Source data
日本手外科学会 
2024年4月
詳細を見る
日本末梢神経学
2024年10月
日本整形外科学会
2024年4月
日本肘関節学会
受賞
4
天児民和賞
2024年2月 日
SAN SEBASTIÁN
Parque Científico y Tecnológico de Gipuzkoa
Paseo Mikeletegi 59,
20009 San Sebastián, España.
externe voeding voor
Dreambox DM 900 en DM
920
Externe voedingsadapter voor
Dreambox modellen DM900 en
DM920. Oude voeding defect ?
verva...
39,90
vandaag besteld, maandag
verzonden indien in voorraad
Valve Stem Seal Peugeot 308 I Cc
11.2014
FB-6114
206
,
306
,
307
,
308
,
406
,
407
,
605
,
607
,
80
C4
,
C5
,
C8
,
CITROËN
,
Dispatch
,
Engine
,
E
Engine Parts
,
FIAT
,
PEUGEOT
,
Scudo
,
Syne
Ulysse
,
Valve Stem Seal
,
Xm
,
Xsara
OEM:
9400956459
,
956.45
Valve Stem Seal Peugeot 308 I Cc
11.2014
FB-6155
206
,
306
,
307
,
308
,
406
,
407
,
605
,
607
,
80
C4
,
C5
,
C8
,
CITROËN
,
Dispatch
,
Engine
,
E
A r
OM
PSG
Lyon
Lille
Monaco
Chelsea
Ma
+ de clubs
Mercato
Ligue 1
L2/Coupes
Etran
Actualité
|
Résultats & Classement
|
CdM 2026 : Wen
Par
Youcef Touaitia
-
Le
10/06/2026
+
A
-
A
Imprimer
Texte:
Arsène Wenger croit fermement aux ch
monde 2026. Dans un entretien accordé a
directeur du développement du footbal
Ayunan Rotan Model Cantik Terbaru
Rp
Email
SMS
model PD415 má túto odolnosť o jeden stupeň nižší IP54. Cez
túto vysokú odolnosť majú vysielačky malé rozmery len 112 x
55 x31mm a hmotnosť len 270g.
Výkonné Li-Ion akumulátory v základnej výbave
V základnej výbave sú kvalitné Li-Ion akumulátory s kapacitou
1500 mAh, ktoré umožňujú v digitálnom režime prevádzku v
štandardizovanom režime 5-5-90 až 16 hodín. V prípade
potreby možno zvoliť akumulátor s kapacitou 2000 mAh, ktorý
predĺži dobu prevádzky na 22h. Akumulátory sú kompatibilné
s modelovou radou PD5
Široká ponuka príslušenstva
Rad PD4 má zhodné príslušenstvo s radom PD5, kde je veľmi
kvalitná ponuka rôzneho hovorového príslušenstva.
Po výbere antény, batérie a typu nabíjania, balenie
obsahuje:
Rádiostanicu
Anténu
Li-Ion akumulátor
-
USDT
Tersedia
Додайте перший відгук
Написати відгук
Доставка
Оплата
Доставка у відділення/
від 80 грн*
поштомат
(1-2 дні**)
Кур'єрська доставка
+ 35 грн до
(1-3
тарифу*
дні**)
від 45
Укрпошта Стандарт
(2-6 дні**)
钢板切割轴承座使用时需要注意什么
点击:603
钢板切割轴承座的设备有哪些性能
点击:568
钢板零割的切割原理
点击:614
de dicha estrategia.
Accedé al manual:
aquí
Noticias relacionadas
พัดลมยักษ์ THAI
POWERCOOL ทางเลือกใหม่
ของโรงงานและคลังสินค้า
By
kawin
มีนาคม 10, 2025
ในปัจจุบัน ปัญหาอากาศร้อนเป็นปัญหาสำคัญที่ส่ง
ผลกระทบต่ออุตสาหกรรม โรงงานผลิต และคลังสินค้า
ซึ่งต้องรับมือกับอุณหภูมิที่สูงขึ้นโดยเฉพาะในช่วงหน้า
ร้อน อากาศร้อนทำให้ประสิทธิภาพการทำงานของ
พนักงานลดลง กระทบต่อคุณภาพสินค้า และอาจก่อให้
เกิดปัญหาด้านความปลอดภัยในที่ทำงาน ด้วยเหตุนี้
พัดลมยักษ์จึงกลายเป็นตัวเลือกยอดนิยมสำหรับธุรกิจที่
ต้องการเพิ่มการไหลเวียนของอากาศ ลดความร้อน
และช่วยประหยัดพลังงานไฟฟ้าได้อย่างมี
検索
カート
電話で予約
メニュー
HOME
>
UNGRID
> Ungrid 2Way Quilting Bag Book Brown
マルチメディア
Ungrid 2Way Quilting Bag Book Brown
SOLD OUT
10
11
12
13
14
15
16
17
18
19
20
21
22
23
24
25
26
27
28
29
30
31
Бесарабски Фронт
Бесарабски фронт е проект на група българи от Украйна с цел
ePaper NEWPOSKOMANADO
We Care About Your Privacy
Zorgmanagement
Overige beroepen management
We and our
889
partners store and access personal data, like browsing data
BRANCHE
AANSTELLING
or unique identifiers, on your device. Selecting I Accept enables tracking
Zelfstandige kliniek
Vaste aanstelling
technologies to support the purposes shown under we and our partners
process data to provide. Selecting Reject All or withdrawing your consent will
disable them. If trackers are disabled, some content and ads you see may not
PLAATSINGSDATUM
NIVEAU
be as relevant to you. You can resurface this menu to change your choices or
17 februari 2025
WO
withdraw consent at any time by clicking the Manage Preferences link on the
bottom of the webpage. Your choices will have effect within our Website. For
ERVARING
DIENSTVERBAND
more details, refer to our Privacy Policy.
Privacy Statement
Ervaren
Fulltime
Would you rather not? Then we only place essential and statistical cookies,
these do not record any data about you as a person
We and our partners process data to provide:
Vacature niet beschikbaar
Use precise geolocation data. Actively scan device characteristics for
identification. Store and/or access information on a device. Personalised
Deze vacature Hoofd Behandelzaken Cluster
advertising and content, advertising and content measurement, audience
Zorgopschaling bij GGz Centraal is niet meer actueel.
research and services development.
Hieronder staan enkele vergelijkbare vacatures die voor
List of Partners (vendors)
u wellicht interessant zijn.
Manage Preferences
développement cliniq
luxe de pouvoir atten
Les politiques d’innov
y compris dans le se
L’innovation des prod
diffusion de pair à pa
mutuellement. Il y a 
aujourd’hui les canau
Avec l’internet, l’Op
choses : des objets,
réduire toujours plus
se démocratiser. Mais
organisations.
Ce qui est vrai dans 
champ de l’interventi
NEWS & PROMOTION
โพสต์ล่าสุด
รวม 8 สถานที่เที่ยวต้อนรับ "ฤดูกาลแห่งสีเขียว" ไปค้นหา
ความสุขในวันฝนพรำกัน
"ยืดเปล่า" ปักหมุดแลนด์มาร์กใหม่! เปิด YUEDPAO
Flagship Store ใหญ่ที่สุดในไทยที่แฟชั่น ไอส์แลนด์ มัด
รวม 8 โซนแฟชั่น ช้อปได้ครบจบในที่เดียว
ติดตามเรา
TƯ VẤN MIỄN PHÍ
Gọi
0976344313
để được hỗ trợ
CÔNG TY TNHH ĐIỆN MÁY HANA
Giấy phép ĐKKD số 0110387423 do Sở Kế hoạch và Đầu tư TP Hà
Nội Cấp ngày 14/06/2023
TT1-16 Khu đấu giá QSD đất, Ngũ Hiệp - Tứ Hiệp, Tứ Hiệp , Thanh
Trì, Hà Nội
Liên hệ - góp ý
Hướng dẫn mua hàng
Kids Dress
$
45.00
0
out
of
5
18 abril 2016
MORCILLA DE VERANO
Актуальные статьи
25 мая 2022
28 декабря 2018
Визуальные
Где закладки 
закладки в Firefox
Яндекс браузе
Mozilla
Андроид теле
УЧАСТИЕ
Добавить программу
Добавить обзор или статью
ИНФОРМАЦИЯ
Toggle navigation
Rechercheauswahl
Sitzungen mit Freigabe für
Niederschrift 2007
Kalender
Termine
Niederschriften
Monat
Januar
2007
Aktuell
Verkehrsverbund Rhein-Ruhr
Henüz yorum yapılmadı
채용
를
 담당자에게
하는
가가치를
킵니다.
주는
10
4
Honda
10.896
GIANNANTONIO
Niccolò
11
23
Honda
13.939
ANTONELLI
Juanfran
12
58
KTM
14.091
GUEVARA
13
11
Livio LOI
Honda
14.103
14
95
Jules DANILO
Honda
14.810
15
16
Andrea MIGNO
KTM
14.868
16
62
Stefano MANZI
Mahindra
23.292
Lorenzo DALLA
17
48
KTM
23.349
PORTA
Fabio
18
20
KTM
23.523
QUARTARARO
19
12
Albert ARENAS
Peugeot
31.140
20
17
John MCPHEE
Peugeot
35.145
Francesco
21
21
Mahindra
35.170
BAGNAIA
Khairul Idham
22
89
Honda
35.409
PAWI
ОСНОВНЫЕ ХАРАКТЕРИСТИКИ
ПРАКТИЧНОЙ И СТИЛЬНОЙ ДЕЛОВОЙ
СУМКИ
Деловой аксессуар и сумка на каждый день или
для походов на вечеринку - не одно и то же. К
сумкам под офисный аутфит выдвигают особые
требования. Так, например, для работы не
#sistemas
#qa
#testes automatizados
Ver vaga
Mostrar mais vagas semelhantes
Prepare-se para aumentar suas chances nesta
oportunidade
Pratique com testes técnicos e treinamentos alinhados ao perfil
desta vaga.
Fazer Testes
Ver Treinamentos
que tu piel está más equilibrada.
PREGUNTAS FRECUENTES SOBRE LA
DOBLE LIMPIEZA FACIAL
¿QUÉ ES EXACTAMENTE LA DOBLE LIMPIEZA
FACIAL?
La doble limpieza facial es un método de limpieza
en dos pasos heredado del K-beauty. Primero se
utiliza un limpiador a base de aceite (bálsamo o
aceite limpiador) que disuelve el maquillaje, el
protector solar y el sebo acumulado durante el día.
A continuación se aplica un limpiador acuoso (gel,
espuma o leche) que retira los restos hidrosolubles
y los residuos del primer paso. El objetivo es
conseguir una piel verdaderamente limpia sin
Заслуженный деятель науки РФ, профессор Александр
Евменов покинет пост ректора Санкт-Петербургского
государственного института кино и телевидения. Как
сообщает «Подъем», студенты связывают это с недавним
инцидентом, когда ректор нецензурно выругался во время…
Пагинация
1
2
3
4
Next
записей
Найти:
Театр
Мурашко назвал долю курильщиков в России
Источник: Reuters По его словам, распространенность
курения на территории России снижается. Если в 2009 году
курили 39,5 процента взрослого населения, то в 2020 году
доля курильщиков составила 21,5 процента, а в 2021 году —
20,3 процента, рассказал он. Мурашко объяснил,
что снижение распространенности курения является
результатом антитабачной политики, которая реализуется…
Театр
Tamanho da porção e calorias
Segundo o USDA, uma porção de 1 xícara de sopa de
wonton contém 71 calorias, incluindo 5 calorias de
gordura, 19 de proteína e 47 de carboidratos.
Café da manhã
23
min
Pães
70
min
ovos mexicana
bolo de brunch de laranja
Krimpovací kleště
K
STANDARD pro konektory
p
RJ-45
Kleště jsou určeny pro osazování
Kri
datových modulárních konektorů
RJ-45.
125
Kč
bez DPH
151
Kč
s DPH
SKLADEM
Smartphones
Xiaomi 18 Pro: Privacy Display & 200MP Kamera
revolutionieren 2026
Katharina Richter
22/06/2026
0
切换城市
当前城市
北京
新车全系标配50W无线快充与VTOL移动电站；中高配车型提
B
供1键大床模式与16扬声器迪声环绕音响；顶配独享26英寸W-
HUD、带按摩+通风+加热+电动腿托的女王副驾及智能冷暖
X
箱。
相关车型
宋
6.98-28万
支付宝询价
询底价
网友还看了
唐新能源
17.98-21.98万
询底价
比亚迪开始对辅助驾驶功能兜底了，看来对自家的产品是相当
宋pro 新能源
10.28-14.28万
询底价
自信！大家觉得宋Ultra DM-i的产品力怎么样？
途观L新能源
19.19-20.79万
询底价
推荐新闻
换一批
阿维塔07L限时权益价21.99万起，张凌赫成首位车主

▶ EXERCISE INSTRUCTIONS: Scan the entries above, and wherever a line holds the string "kapacitou", copy it.

▶ SOLUTION FOR THIS PROBLEM:
V základnej výbave sú kvalitné Li-Ion akumulátory s kapacitou
potreby možno zvoliť akumulátor s kapacitou 2000 mAh, ktorý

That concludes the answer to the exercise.